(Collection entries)

=== Section Start ===

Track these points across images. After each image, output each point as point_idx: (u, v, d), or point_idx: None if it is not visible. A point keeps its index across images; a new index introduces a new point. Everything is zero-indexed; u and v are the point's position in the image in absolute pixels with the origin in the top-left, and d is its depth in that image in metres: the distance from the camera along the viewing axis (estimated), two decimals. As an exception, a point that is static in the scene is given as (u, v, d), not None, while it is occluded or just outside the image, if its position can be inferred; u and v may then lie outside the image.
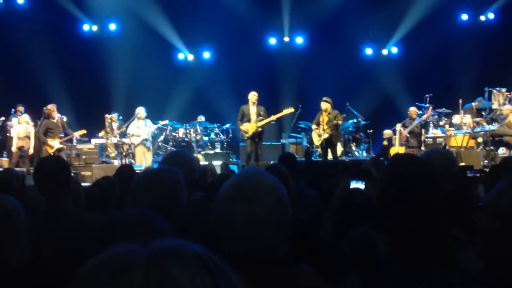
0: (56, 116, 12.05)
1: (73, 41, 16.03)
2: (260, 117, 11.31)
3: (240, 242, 1.43)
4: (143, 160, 12.33)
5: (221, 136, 14.14)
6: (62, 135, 12.05)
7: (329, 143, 11.44)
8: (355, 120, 14.07)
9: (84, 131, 12.47)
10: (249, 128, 11.24)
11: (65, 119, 12.66)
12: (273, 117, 11.57)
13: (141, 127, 12.48)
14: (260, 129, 11.28)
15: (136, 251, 0.65)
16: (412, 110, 12.95)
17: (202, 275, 0.63)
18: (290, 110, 11.74)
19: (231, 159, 13.19)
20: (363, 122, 14.07)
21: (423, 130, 12.63)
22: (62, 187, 2.81)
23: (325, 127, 11.33)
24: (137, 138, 12.39)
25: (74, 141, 12.62)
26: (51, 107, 11.98)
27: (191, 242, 0.69)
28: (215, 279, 0.64)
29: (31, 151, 12.04)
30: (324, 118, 11.43)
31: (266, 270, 1.41)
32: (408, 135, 12.65)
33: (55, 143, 11.81)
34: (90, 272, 0.64)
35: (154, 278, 0.61)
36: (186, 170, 2.70)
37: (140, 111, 12.54)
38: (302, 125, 13.65)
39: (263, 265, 1.41)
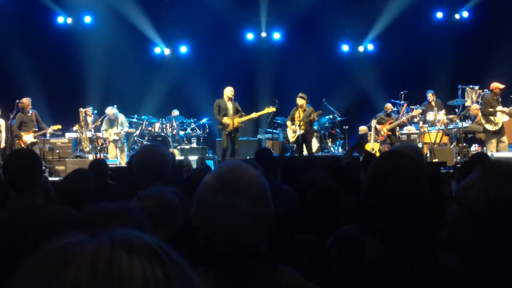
0: (30, 110, 11.86)
1: (47, 33, 15.75)
2: (241, 113, 11.34)
3: (222, 235, 1.41)
4: (117, 155, 12.24)
5: (198, 131, 14.09)
6: (36, 129, 11.86)
7: (304, 139, 11.51)
8: (331, 116, 14.15)
9: (59, 126, 12.29)
10: (229, 122, 11.22)
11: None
12: (255, 115, 11.70)
13: (114, 127, 12.36)
14: (241, 125, 11.32)
15: (83, 242, 0.63)
16: (389, 106, 13.03)
17: (153, 268, 0.61)
18: (272, 109, 11.82)
19: (207, 154, 13.16)
20: (339, 118, 14.16)
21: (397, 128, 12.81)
22: (33, 181, 2.75)
23: (301, 123, 11.39)
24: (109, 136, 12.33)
25: (48, 135, 12.42)
26: (26, 100, 11.78)
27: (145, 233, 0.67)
28: (168, 272, 0.62)
29: (3, 144, 11.82)
30: (299, 114, 11.49)
31: (247, 266, 1.40)
32: (389, 133, 12.64)
33: (28, 137, 11.63)
34: (33, 264, 0.62)
35: (101, 270, 0.59)
36: (159, 165, 2.68)
37: (108, 112, 12.39)
38: (279, 121, 13.68)
39: (244, 260, 1.40)
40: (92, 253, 0.61)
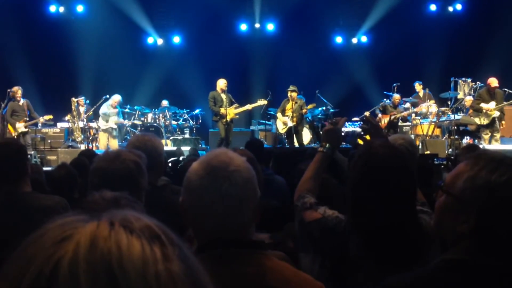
0: (22, 99, 11.79)
1: (39, 22, 15.61)
2: (236, 104, 11.45)
3: (209, 220, 1.42)
4: (107, 146, 12.22)
5: (190, 121, 14.07)
6: (27, 119, 11.79)
7: (295, 131, 11.64)
8: (324, 108, 14.14)
9: (50, 116, 12.23)
10: (225, 113, 11.38)
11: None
12: (249, 107, 11.92)
13: (114, 116, 12.40)
14: (237, 116, 11.52)
15: (83, 221, 0.64)
16: (397, 97, 12.85)
17: (152, 248, 0.62)
18: (264, 102, 12.04)
19: (200, 145, 13.16)
20: (332, 110, 14.15)
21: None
22: (19, 171, 2.74)
23: (293, 115, 11.52)
24: (105, 123, 12.33)
25: (39, 124, 12.37)
26: (15, 89, 11.72)
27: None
28: (167, 252, 0.62)
29: (-6, 133, 11.75)
30: (292, 106, 11.61)
31: (235, 251, 1.41)
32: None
33: (19, 126, 11.57)
34: (33, 240, 0.62)
35: (100, 249, 0.60)
36: (151, 154, 2.68)
37: (116, 99, 12.52)
38: (272, 112, 13.68)
39: (232, 246, 1.42)
40: (92, 231, 0.61)
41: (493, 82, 11.32)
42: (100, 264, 0.59)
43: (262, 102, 12.01)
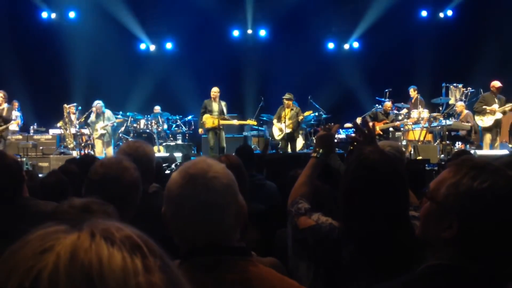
0: (6, 104, 11.55)
1: (31, 28, 15.58)
2: (224, 116, 11.69)
3: (191, 228, 1.42)
4: (103, 152, 12.19)
5: (183, 127, 14.07)
6: (2, 123, 11.37)
7: (290, 138, 11.69)
8: (316, 114, 14.16)
9: (17, 121, 12.07)
10: (206, 121, 11.42)
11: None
12: (236, 122, 12.37)
13: (99, 121, 12.35)
14: (221, 127, 11.68)
15: (65, 231, 0.63)
16: (388, 104, 12.81)
17: (133, 259, 0.61)
18: (253, 122, 12.37)
19: (192, 151, 13.15)
20: (324, 116, 14.18)
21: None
22: (14, 185, 2.73)
23: (292, 121, 11.62)
24: (95, 131, 12.32)
25: (31, 131, 12.28)
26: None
27: (129, 226, 0.67)
28: (148, 263, 0.62)
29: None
30: (287, 113, 11.68)
31: (218, 258, 1.41)
32: (381, 132, 12.45)
33: None
34: (13, 251, 0.62)
35: (81, 260, 0.59)
36: (143, 161, 2.68)
37: (95, 105, 12.43)
38: (265, 118, 13.70)
39: (215, 253, 1.42)
40: (73, 243, 0.61)
41: (497, 83, 11.50)
42: (80, 277, 0.58)
43: (251, 122, 12.30)
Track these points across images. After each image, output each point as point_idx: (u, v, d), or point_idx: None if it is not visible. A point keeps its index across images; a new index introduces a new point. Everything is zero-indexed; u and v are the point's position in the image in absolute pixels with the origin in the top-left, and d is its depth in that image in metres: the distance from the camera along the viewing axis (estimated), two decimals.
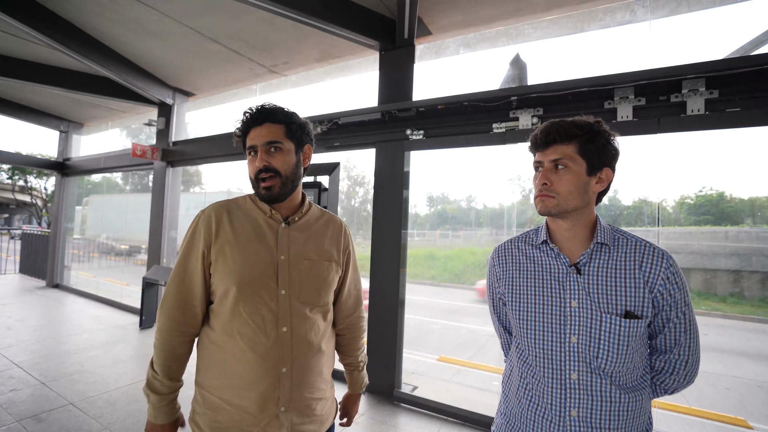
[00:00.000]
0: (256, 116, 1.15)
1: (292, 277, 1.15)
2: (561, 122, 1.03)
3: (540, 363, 1.05)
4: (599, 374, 0.99)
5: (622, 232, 1.06)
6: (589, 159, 1.00)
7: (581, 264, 1.04)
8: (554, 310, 1.04)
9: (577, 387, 0.99)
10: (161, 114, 6.08)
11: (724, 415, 3.68)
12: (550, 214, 1.03)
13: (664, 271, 0.98)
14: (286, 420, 1.12)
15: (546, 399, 1.03)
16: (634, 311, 0.98)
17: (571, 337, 1.01)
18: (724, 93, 2.41)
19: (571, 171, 1.00)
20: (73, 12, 4.25)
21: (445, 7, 3.41)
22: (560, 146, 1.01)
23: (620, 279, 1.00)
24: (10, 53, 5.29)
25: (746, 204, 6.18)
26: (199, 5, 3.81)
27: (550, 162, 1.02)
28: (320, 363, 1.21)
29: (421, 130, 3.48)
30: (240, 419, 1.08)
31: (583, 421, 0.99)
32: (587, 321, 1.00)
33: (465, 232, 11.22)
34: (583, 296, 1.01)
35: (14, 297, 7.08)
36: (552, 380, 1.02)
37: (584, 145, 1.00)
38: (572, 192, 1.00)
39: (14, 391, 3.31)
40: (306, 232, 1.23)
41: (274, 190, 1.13)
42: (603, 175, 1.03)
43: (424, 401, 3.34)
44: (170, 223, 5.96)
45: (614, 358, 0.98)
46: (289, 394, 1.12)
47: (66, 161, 8.25)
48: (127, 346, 4.66)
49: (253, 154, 1.15)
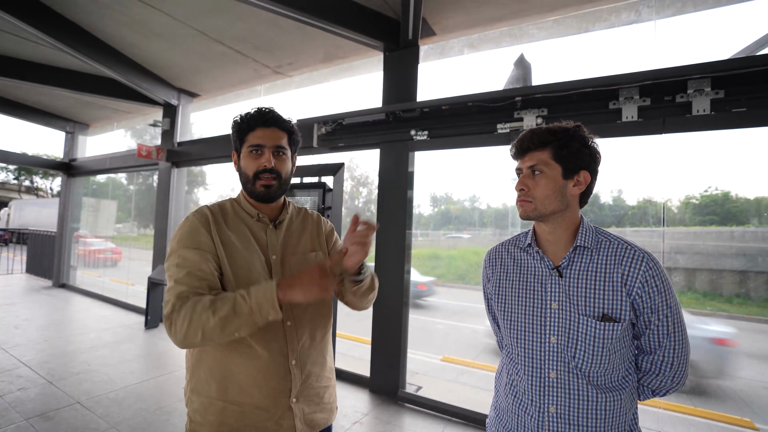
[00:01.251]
0: (267, 116, 1.18)
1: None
2: (535, 130, 1.07)
3: (522, 361, 1.09)
4: (577, 374, 1.02)
5: (606, 234, 1.08)
6: (564, 163, 1.04)
7: (562, 267, 1.07)
8: (536, 312, 1.08)
9: (556, 385, 1.04)
10: (166, 115, 6.12)
11: (730, 416, 3.67)
12: (530, 218, 1.07)
13: (643, 274, 1.00)
14: (299, 410, 1.16)
15: (527, 395, 1.08)
16: (611, 314, 1.00)
17: (551, 337, 1.05)
18: (730, 93, 2.40)
19: (546, 176, 1.04)
20: (80, 14, 4.28)
21: (449, 8, 3.41)
22: (535, 153, 1.05)
23: (599, 282, 1.02)
24: (18, 55, 5.34)
25: (752, 204, 6.13)
26: (204, 7, 3.83)
27: (527, 168, 1.07)
28: (324, 352, 1.27)
29: (426, 130, 3.48)
30: (252, 416, 1.10)
31: (561, 417, 1.02)
32: (566, 323, 1.03)
33: (469, 231, 11.22)
34: (563, 299, 1.05)
35: (21, 297, 7.14)
36: (532, 378, 1.07)
37: (558, 150, 1.04)
38: (549, 196, 1.04)
39: (22, 389, 3.35)
40: (289, 230, 1.29)
41: (273, 189, 1.17)
42: (580, 178, 1.05)
43: (428, 401, 3.35)
44: (175, 223, 6.00)
45: (590, 359, 1.01)
46: (299, 385, 1.16)
47: (72, 162, 8.32)
48: (132, 345, 4.70)
49: (256, 153, 1.17)
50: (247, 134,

=== Section End ===

• **WHAT TO DO**: Exactly the lines from the one that contains "44: (170, 223, 5.96)" through the final line of the records above are needed, given again word for word, with every picture left out.

• **YOUR RESPONSE**:
44: (170, 223, 5.96)
45: (614, 358, 0.98)
46: (289, 394, 1.12)
47: (66, 161, 8.25)
48: (127, 346, 4.66)
49: (253, 154, 1.15)
[00:01.251]
0: (267, 116, 1.18)
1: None
2: (535, 130, 1.07)
3: (522, 361, 1.09)
4: (577, 374, 1.02)
5: (606, 234, 1.08)
6: (564, 163, 1.04)
7: (562, 267, 1.07)
8: (536, 312, 1.08)
9: (556, 385, 1.04)
10: (166, 115, 6.12)
11: (730, 416, 3.67)
12: (530, 218, 1.07)
13: (643, 274, 1.00)
14: (299, 410, 1.16)
15: (527, 395, 1.08)
16: (611, 314, 1.00)
17: (551, 337, 1.05)
18: (730, 93, 2.40)
19: (546, 176, 1.04)
20: (80, 14, 4.28)
21: (449, 8, 3.41)
22: (535, 153, 1.05)
23: (599, 282, 1.02)
24: (18, 55, 5.34)
25: (752, 204, 6.13)
26: (204, 7, 3.83)
27: (527, 168, 1.07)
28: (324, 352, 1.27)
29: (426, 130, 3.48)
30: (252, 416, 1.10)
31: (561, 417, 1.02)
32: (566, 323, 1.03)
33: (469, 231, 11.22)
34: (563, 299, 1.05)
35: (21, 297, 7.14)
36: (532, 378, 1.07)
37: (558, 150, 1.04)
38: (549, 196, 1.04)
39: (22, 389, 3.35)
40: (289, 230, 1.29)
41: (273, 189, 1.17)
42: (580, 178, 1.05)
43: (428, 401, 3.35)
44: (175, 223, 6.00)
45: (590, 359, 1.01)
46: (299, 385, 1.16)
47: (72, 162, 8.32)
48: (132, 345, 4.70)
49: (256, 153, 1.17)
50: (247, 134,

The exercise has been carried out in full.